Sat, 04 Jan 2003 05:52:09 -0800
Yes, if you have a huge amount of space and time resources available, you can start your system with a blank slate -- nothing but a very simple learning algorithm, and let it learn how to learn, learn how to structure its memory, etc. etc. etc.
This is pretty much what OOPS does, and what is suggested in Marcus Hutter's related work.
It is not a practical approach, in my view. My belief is that, given realistic resource constraints, you can't take such a general approach and have to start off the system with specific learning methods, and even further than that, with a collection of functionally-specialized combinations of learning algorithms.
I could be wrong of course but I have seen no evidence to the contrary, so far...

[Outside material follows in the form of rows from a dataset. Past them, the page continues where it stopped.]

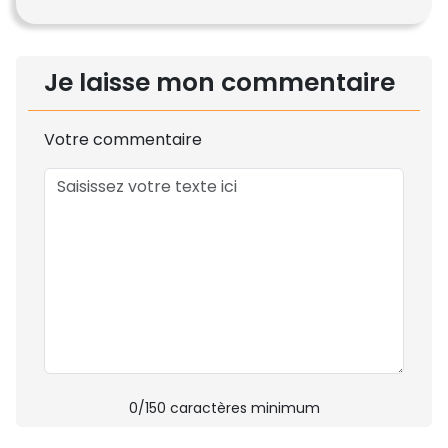
Je laisse mon commentaire
Votre commentaire
0
/150 caractères minimum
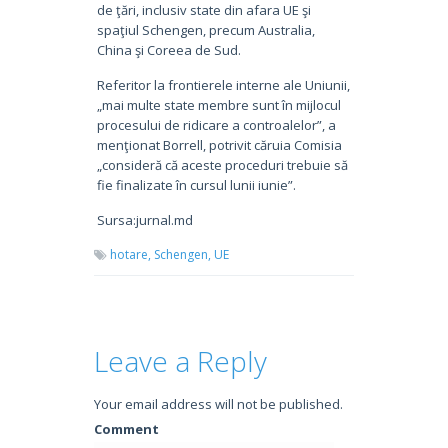
de ţări, inclusiv state din afara UE şi
spaţiul Schengen, precum Australia,
China şi Coreea de Sud.
Referitor la frontierele interne ale Uniunii,
„mai multe state membre sunt în mijlocul
procesului de ridicare a controalelor”, a
menţionat Borrell, potrivit căruia Comisia
„consideră că aceste proceduri trebuie să
fie finalizate în cursul lunii iunie”.
Sursa:jurnal.md
hotare,
Schengen,
UE
Leave a Reply
Your email address will not be published.
Comment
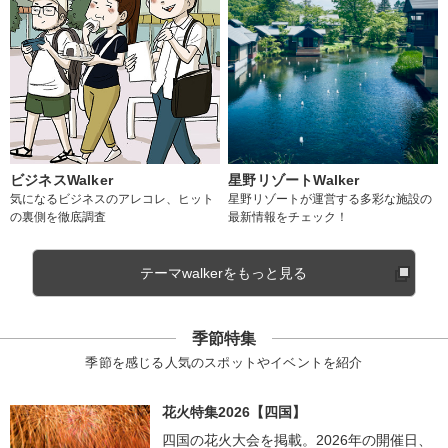
ビジネスWalker
星野リゾートWalker
気になるビジネスのアレコレ、ヒット
星野リゾートが運営する多彩な施設の
の裏側を徹底調査
最新情報をチェック！
テーマwalkerをもっと見る
季節特集
季節を感じる人気のスポットやイベントを紹介
花火特集2026【四国】
四国の花火大会を掲載。2026年の開催日、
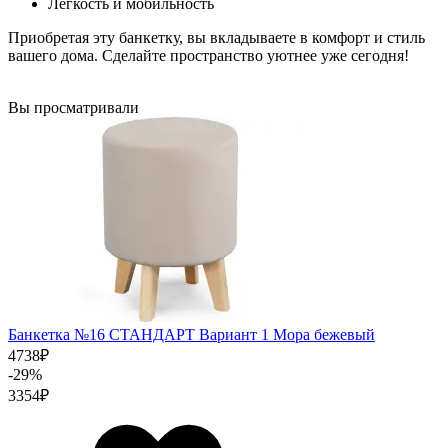
Легкость и мобильность
Приобретая эту банкетку, вы вкладываете в комфорт и стиль
вашего дома. Сделайте пространство уютнее уже сегодня!
Вы просматривали
Банкетка №16 СТАНДАРТ Вариант 1 Мора бежевый
4738
₽
-29%
3354
₽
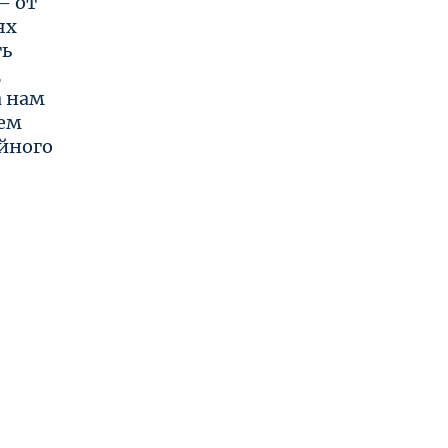
— от
ях
ть
,
а нам
ем
йного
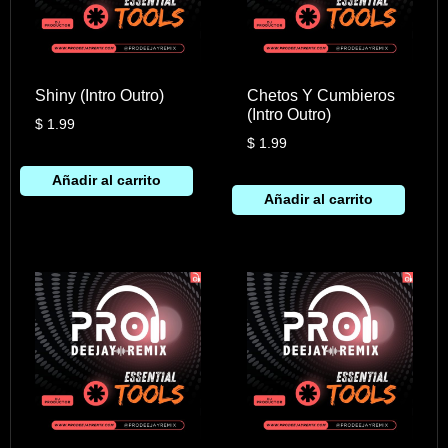
Shiny (Intro Outro)
Chetos Y Cumbieros
(Intro Outro)
$
1.99
$
1.99
Añadir al carrito
Añadir al carrito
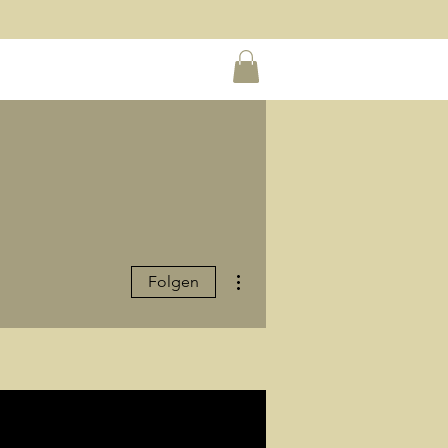
Weitere Optionen
Folgen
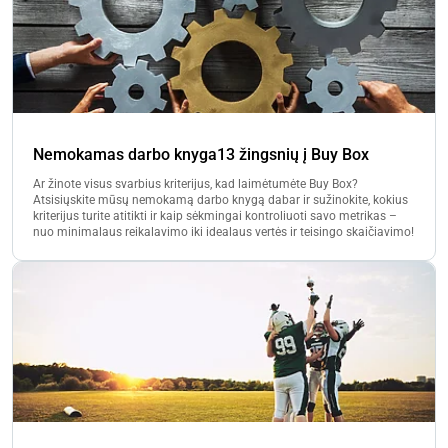
Nemokamas darbo knyga13 žingsnių į Buy Box
Ar žinote visus svarbius kriterijus, kad laimėtumėte Buy Box?
Atsisiųskite mūsų nemokamą darbo knygą dabar ir sužinokite, kokius
kriterijus turite atitikti ir kaip sėkmingai kontroliuoti savo metrikas –
nuo minimalaus reikalavimo iki idealaus vertės ir teisingo skaičiavimo!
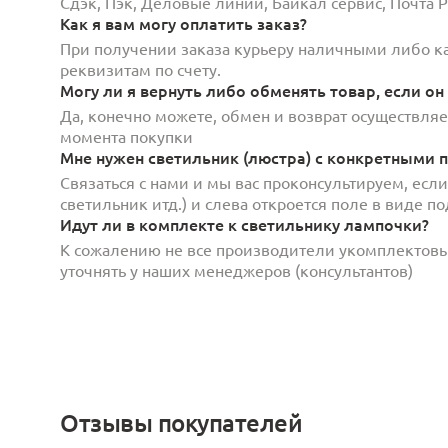
Сдэк, Пэк, Деловые линии, Байкал сервис, Почта
Как я вам могу оплатить заказ?
При получении заказа курьеру наличными либо кар
реквизитам по счету.
Могу ли я вернуть либо обменять товар, если он
Да, конечно можете, обмен и возврат осуществляет
момента покупки
Мне нужен светильник (люстра) с конкретными п
Связаться с нами и мы вас проконсультируем, есл
светильник итд.) и слева откроется поле в виде 
Идут ли в комплекте к светильнику лампочки?
К сожалению не все производители укомплектов
уточнять у наших менеджеров (консультантов)
Отзывы покупателей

A fixed collection of methods won't scale, - power of a method should correspond to generality (predictive power) of a pattern. The whole point of such pattern-specific & level-specific scaling of methods IS computational efficiency, - it's a lot less expensive to incrementally scale methods for individual patterns than to indiscriminately apply a fixed set of them on patterns most of which are either too complex or too simple for any given method.
To select formulas you must have an implicit criterion, why not try to make it explicit? I don't believe we need complex math for AI, complex methods can
Sorry, that was a typo, it should be "can't"
be universal, - generalization is a reduction. What we need is a an autonomously scalable method.
Well, if you know some simple math that is adequate for deriving a practical AI design, please speak up. Point me to the URL where you've posted the paper containing this math! I'll be very curious to read it!!!! ;-)
We both know that there is no practical general AI yet, I'm trying to suggest a theoretically consistent one. Given that the whole endeavor is context-free it should ultimately be the same thing. I don't have any papers, when the theory is finished I'll write a program, not a paper.
My method is ultimately simple: sequential expansion of search for correlations of sequentially increasing arithmetic power/derivation, for inputs which had above-average compression over the shorter range of search / lower arithmetic power/derivation. What's new here (correct me if I'm wrong), is how I define compression, which determines value of a pattern, & encode these patterns to preserve restorability & enable analytical comparison (between individual variable types within patterns). Both are necessary to selectively scale the search, & I don't see it in OOPS
It's in my introduction, someplace, but I realize it must be mental torture to try to figure it. Why would you work on it? Only if you agree with my theoretical assumptions, I suppose, the method is uniquely consistent with them.